Tennessee governor Bill Haslam signed a bill into law today that will allow the state to execute prisoners in the electric chair if lethal injection drugs aren't available.
The bill was passed last month by overwhelming majorities in both the state's Senate and House of Representatives. While there are other states that give prisoners a choice to be executed by electric chair or other means, Tennessee is now the first state that will compel it.
Tennessee, like many states, has struggled to obtain lethal injection drugs after European drug manufacturers banned their use in executions. Other states have tried to replace those drugs with other drug protocols, often ones that have not been used in an execution before -- and with terrible results. Tennessee can now avoid that entirely by simply electrocuting its prisoners.
In 2007, Daryl Holton was the last person to be executed by electric chair in the state, per his request. The New York Times' Dan Barry described it as follows:
With the push of a button on a console labeled Electric Chair Control, 1,750 volts bolt through Mr. Holton’s body, jerking it up and dropping it like a sack of earth. The black shroud offers the slightest flutter, and witnesses cannot tell whether they have just heard a machine’s whoosh or a man’s sigh.
Fifteen seconds later, another bolt, and Mr. Holton’s body rises even higher, slumps even lower.
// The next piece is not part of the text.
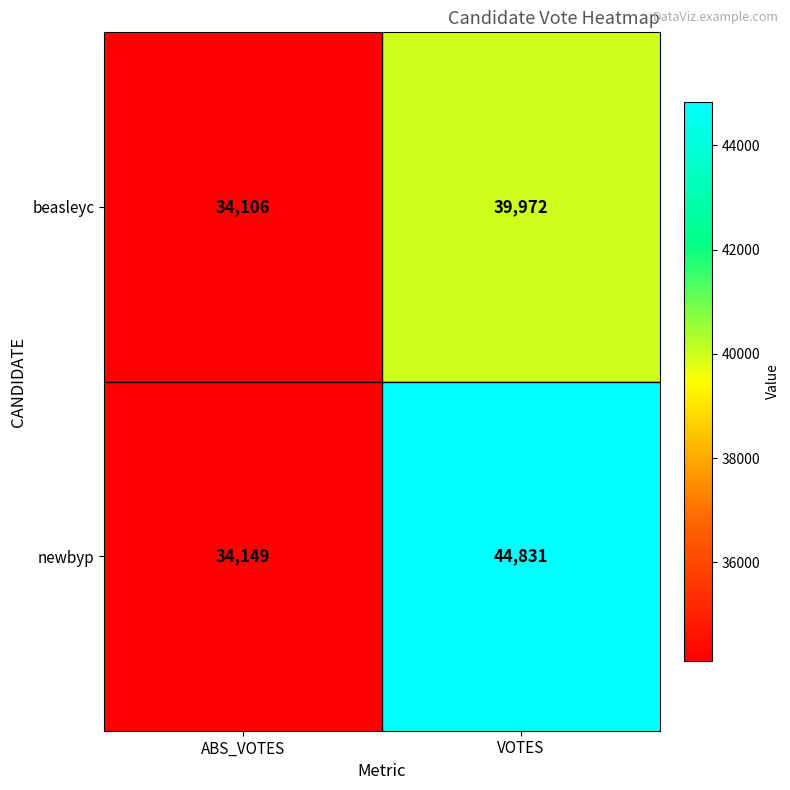

What is the greatest value displayed?

44831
His reddened hands remain gripped to the arms of the chair, whose oaken pieces are said to have once belonged to the old electric chair, and before that, to the gallows.
Before Holton, Tennessee's electric chair hadn't been used in 40 years.
Tennessee's most recent execution was Cecil Johnson in 2009. The next inmate scheduled for execution is Billy Ray Irick, on October 7.
A spokesman for Haslam would not comment to the AP further than to say the bill had been signed.